First, I have to clear up a misconception: positivity checking does not guarantee soundness when type-in-type is enabled. Data types must thus satisfy both the positivity check and universe check to preserve soundness.
Now, to explain positivity checking, let's first look at a counterexample when we wouldn't have positivity checking:
-- the empty type
data ⊥ : Set where
-- a non-positive type
data Bad : Set where
bad : (Bad → ⊥) → Bad
Suppose this datatype was allowed, then you could easily prove ⊥:
bad-is-false : Bad → ⊥
bad-is-false (bad f) = f (bad f)
bad-is-true : Bad
bad-is-true = bad bad-is-false
boom : ⊥
boom = bad-is-false bad-is-true
Under the Curry-Howard correspondence, the definition of Bad says: Bad is true if and only if Bad is false. So it is not surprising that it leads to inconsistencies.
Positivity checking rules out datatypes such as Bad. In general, the (strict) positivity criterion says that each constructor c of a datatype D should have a type of the form
c : (x1 : A1)(x2 : A2) ... (xn : An) → D xs
where the type Ai of each argument is either non-recursive (i.e. it doesn't refer to D) or of the form (y1 : B1)(y2 : B2) ... (ym : Bm) → D ys where each Bj doesn't refer to D.
Bad doesn't satisfy this criterion because the argument of the constructor bad has type Bad → ⊥, which is neither of the two allowed forms.
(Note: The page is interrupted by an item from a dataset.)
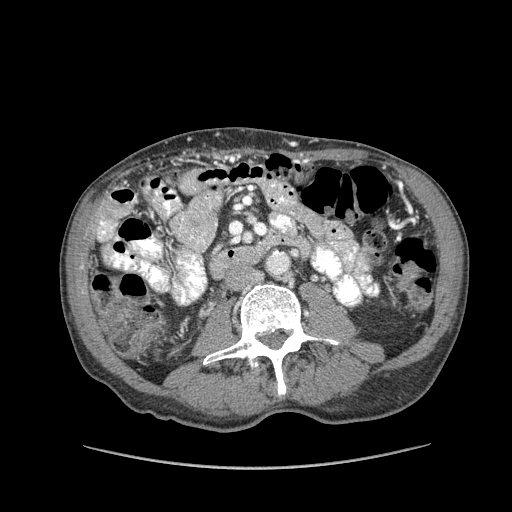
Contrast-enhanced abdominal CT (liver protocol), one axial slice; position 1 of 162 along the scan axis; reconstruction kernel STANDARD; soft-tissue window (W 400 / L 40 HU); 2.5 mm slice thickness; 512 × 512 image matrix, field of view 400 × 400 mm. Case-level facts recorded for this patient, not image findings: diagnosis: hepatocellular carcinoma (patient treated with transarterial chemoembolisation; whether this scan precedes or follows treatment is not stated here); TNM stage (as recorded): Stage-IIIA; Child-Pugh class: A; tumour nodularity: multinodular.
Structures marked on this image (semi-automatically segmented with operator editing):
- liver parenchyma outside the tumour (the mass and vessels are separate outlines, so this box may not span the whole liver): bounding box (x1, y1, x2, y2) in pixels: (96, 216, 114, 242)
- portal vein: (98, 221, 113, 239)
The name 'positivity checking' comes (as many things in type theory do) from category theory, specifically the notion of a positive endofunctor. Each definition of a datatype that satisfies the positivity criterion is such a positive endofunctor on the category of types. This means we can construct the initial algebra of that endofunctor, which can be used to model the datatype when constructing a model of type theory (which is used to prove soundness).